## Task details
Can you write out, word for word, the stretch from the line containing "Похожие предлож" through the end of the records, including both of those lines and leaving out the pictures?

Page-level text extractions
____

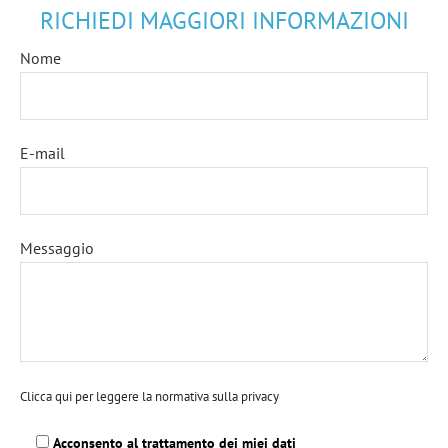
RICHIEDI MAGGIORI INFORMAZIONI
Nome
E-mail
Messaggio
Clicca qui per leggere la normativa sulla privacy
Acconsento al trattamento dei miei dati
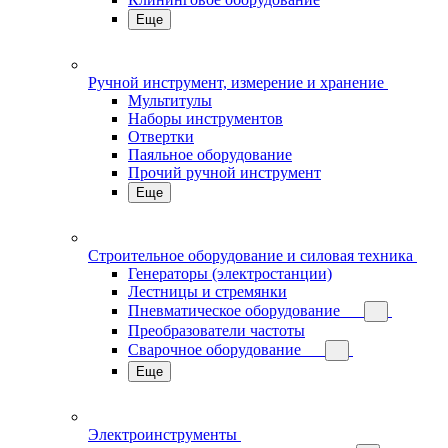
Еще
Ручной инструмент, измерение и хранение
Мультитулы
Наборы инструментов
Отвертки
Паяльное оборудование
Прочий ручной инструмент
Еще
Строительное оборудование и силовая техника
Генераторы (электростанции)
Лестницы и стремянки
Пневматическое оборудование
Преобразователи частоты
Сварочное оборудование
Еще
Электроинструменты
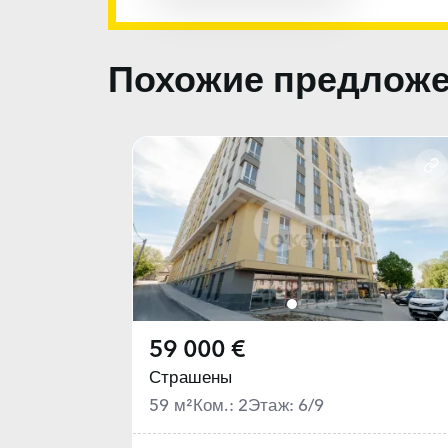
Похожие предлож
59 000 €
Страшены
59 м²
Ком.: 2
Этаж: 6/9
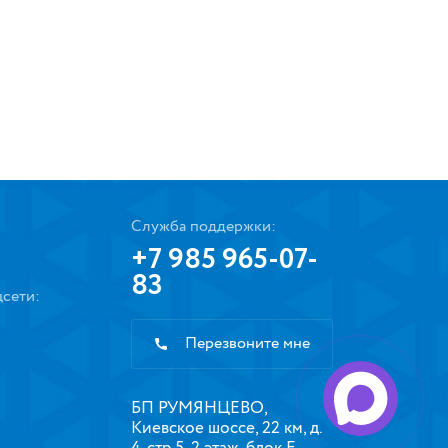
Служба поддержки:
+7 985 965-07-
83
сети:
Перезвоните мне
БП РУМЯНЦЕВО,
Киевское шоссе, 22 км, д.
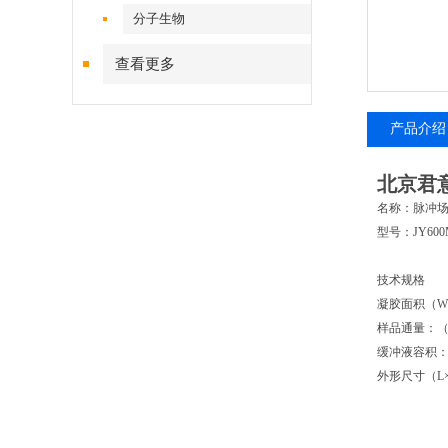
分子生物
查看更多
产品介绍
北京君意
名称：脉冲
型号：JY600
技术规格
凝胶面积（W×
样品通量：（2
缓冲液容积：～
外形尺寸（L×
电泳槽：
控制器：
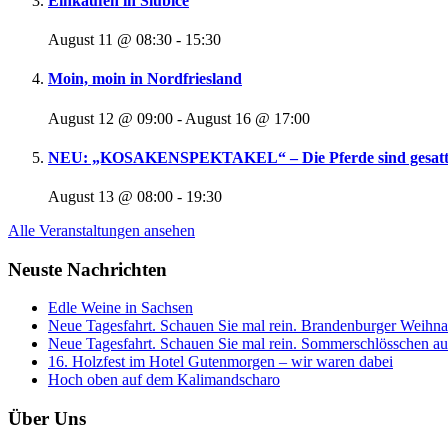
Einkaufen in Slubice
August 11 @ 08:30
-
15:30
Moin, moin in Nordfriesland
August 12 @ 09:00
-
August 16 @ 17:00
NEU: „KOSAKENSPEKTAKEL“ – Die Pferde sind gesattelt
August 13 @ 08:00
-
19:30
Alle Veranstaltungen ansehen
Neuste Nachrichten
Edle Weine in Sachsen
Neue Tagesfahrt. Schauen Sie mal rein. Brandenburger Weihnac
Neue Tagesfahrt. Schauen Sie mal rein. Sommerschlösschen auf
16. Holzfest im Hotel Gutenmorgen – wir waren dabei
Hoch oben auf dem Kalimandscharo
Über Uns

____

## Answer space
Похожие предлож
59 000 €
Страшены
59 м²
Ком.: 2
Этаж: 6/9
Служба поддержки:
+7 985 965-07-
83
сети:
Перезвоните мне
БП РУМЯНЦЕВО,
Киевское шоссе, 22 км, д.
分子生物
查看更多
产品介绍
北京君意
名称：脉冲
型号：JY600
技术规格
凝胶面积（W×
样品通量：（2
缓冲液容积：～
外形尺寸（L×
电泳槽：
控制器：
Einkaufen in Slubice
August 11 @ 08:30
-
15:30
Moin, moin in Nordfriesland
August 12 @ 09:00
-
August 16 @ 17:00
NEU: „KOSAKENSPEKTAKEL“ – Die Pferde sind gesattelt
August 13 @ 08:00
-
19:30
Alle Veranstaltungen ansehen
Neuste Nachrichten
Edle Weine in Sachsen
Neue Tagesfahrt. Schauen Sie mal rein. Brandenburger Weihnac
Neue Tagesfahrt. Schauen Sie mal rein. Sommerschlösschen auf
16. Holzfest im Hotel Gutenmorgen – wir waren dabei
Hoch oben auf dem Kalimandscharo
Über Uns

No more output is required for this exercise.